Extracted information:
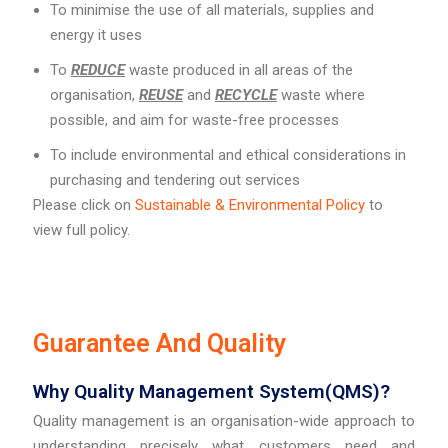
To minimise the use of all materials, supplies and
energy it uses
To
REDUCE
waste produced in all areas of the
organisation,
REUSE
and
RECYCLE
waste where
possible, and aim for waste-free processes
To include environmental and ethical considerations in
purchasing and tendering out services
Please click on
Sustainable & Environmental Policy
to
view full policy.
Guarantee And Quality
Why Quality Management System(QMS)?
Quality management is an organisation-wide approach to
understanding precisely what customers need and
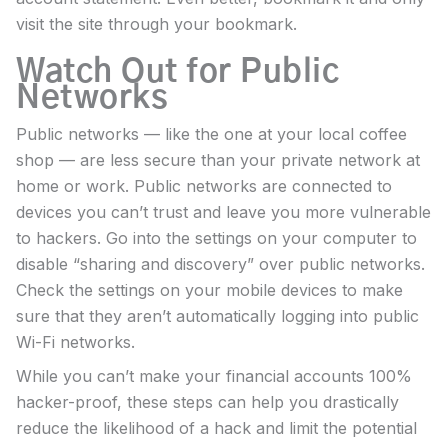
visit the site through your bookmark.
Watch Out for Public
Networks
Public networks — like the one at your local coffee
shop — are less secure than your private network at
home or work. Public networks are connected to
devices you can’t trust and leave you more vulnerable
to hackers. Go into the settings on your computer to
disable “sharing and discovery” over public networks.
Check the settings on your mobile devices to make
sure that they aren’t automatically logging into public
Wi-Fi networks.
While you can’t make your financial accounts 100%
hacker-proof, these steps can help you drastically
reduce the likelihood of a hack and limit the potential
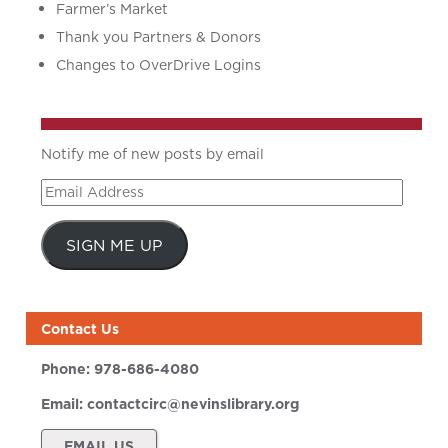
Farmer’s Market
Thank you Partners & Donors
Changes to OverDrive Logins
Notify me of new posts by email
Email
Address
SIGN ME UP
Contact Us
Phone:
978-686-4080
Email:
contactcirc@nevinslibrary.org
EMAIL US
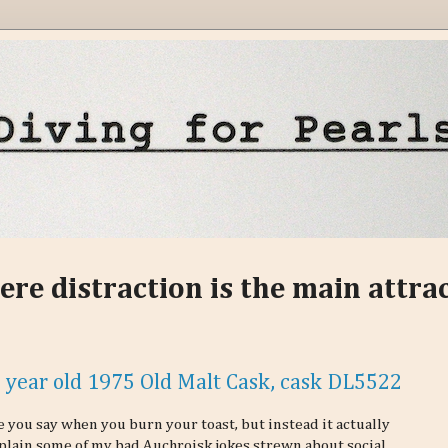
ere distraction is the main attra
4 year old 1975 Old Malt Cask, cask DL5522
 you say when you burn your toast, but instead it actually
explain some of my bad Auchroisk jokes strewn about social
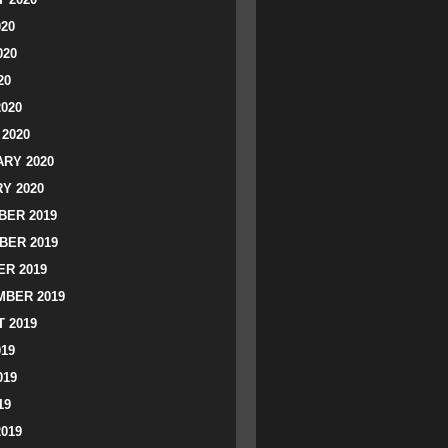
020
020
20
2020
2020
RY 2020
Y 2020
ER 2019
BER 2019
R 2019
BER 2019
 2019
019
019
19
2019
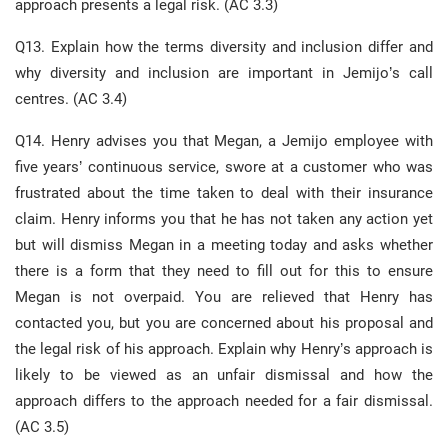
approach presents a legal risk. (AC 3.3)
Q13. Explain how the terms diversity and inclusion differ and
why diversity and inclusion are important in Jemijo’s call
centres. (AC 3.4)
Q14. Henry advises you that Megan, a Jemijo employee with
five years’ continuous service, swore at a customer who was
frustrated about the time taken to deal with their insurance
claim. Henry informs you that he has not taken any action yet
but will dismiss Megan in a meeting today and asks whether
there is a form that they need to fill out for this to ensure
Megan is not overpaid. You are relieved that Henry has
contacted you, but you are concerned about his proposal and
the legal risk of his approach. Explain why Henry’s approach is
likely to be viewed as an unfair dismissal and how the
approach differs to the approach needed for a fair dismissal.
(AC 3.5)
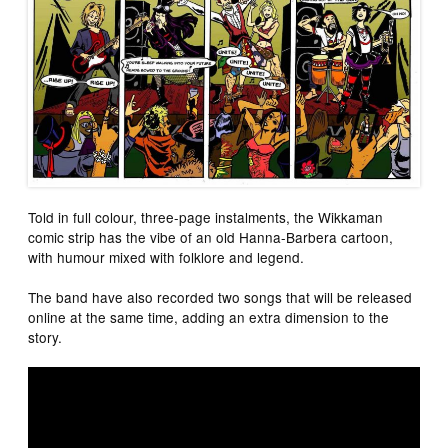
Told in full colour, three-page instalments, the Wikkaman
comic strip has the vibe of an old Hanna-Barbera cartoon,
with humour mixed with folklore and legend.
The band have also recorded two songs that will be released
online at the same time, adding an extra dimension to the
story.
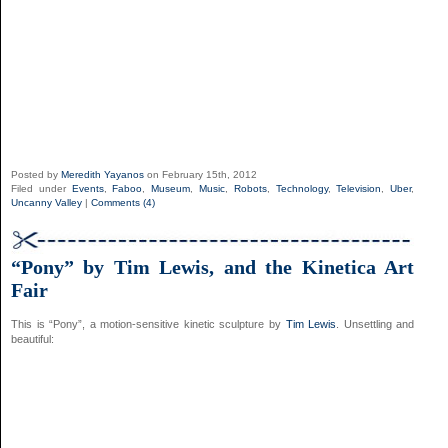
Posted by
Meredith Yayanos
on February 15th, 2012
Filed under
Events
,
Faboo
,
Museum
,
Music
,
Robots
,
Technology
,
Television
,
Uber
,
Uncanny Valley
|
Comments (4)
“Pony” by Tim Lewis, and the Kinetica Art
Fair
This is “Pony”, a motion-sensitive kinetic sculpture by
Tim Lewis
. Unsettling and
beautiful:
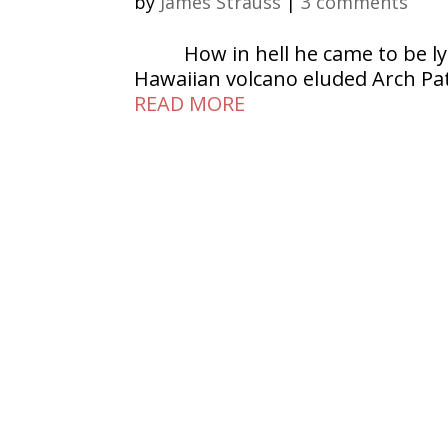
by
James Strauss
|
3 comments
How in hell he came to be ly
Hawaiian volcano eluded Arch Patt
READ MORE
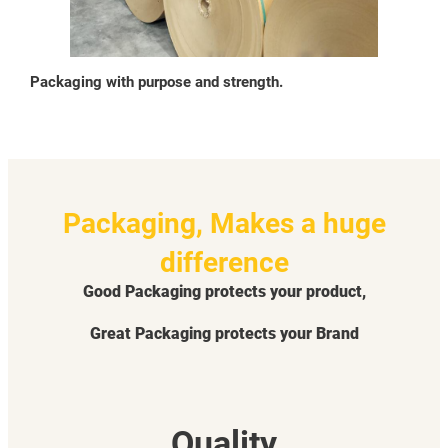
Packaging with purpose and strength.
Packaging, Makes a huge
difference
Good Packaging protects your product,
Great Packaging protects your Brand
Quality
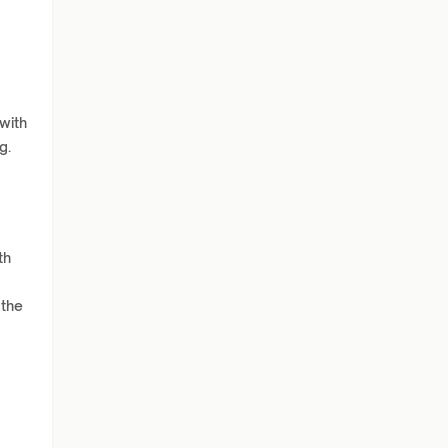
with
g.
th
 the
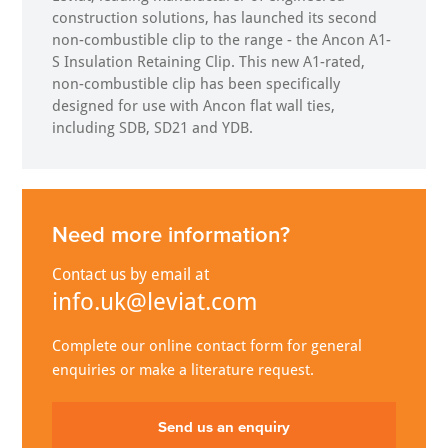
construction solutions, has launched its second
non-combustible clip to the range - the Ancon A1-
S Insulation Retaining Clip. This new A1-rated,
non-combustible clip has been specifically
designed for use with Ancon flat wall ties,
including SDB, SD21 and YDB.
Need more information?
Contact us by email at
info.uk@leviat.com
Complete our online contact form for general
enquiries or make a literature request.
Send us an enquiry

Action item: Every line above with the string "Jemijo" in it needs to be copied.

Answer for this exercise:
why diversity and inclusion are important in Jemijo’s call
Q14. Henry advises you that Megan, a Jemijo employee with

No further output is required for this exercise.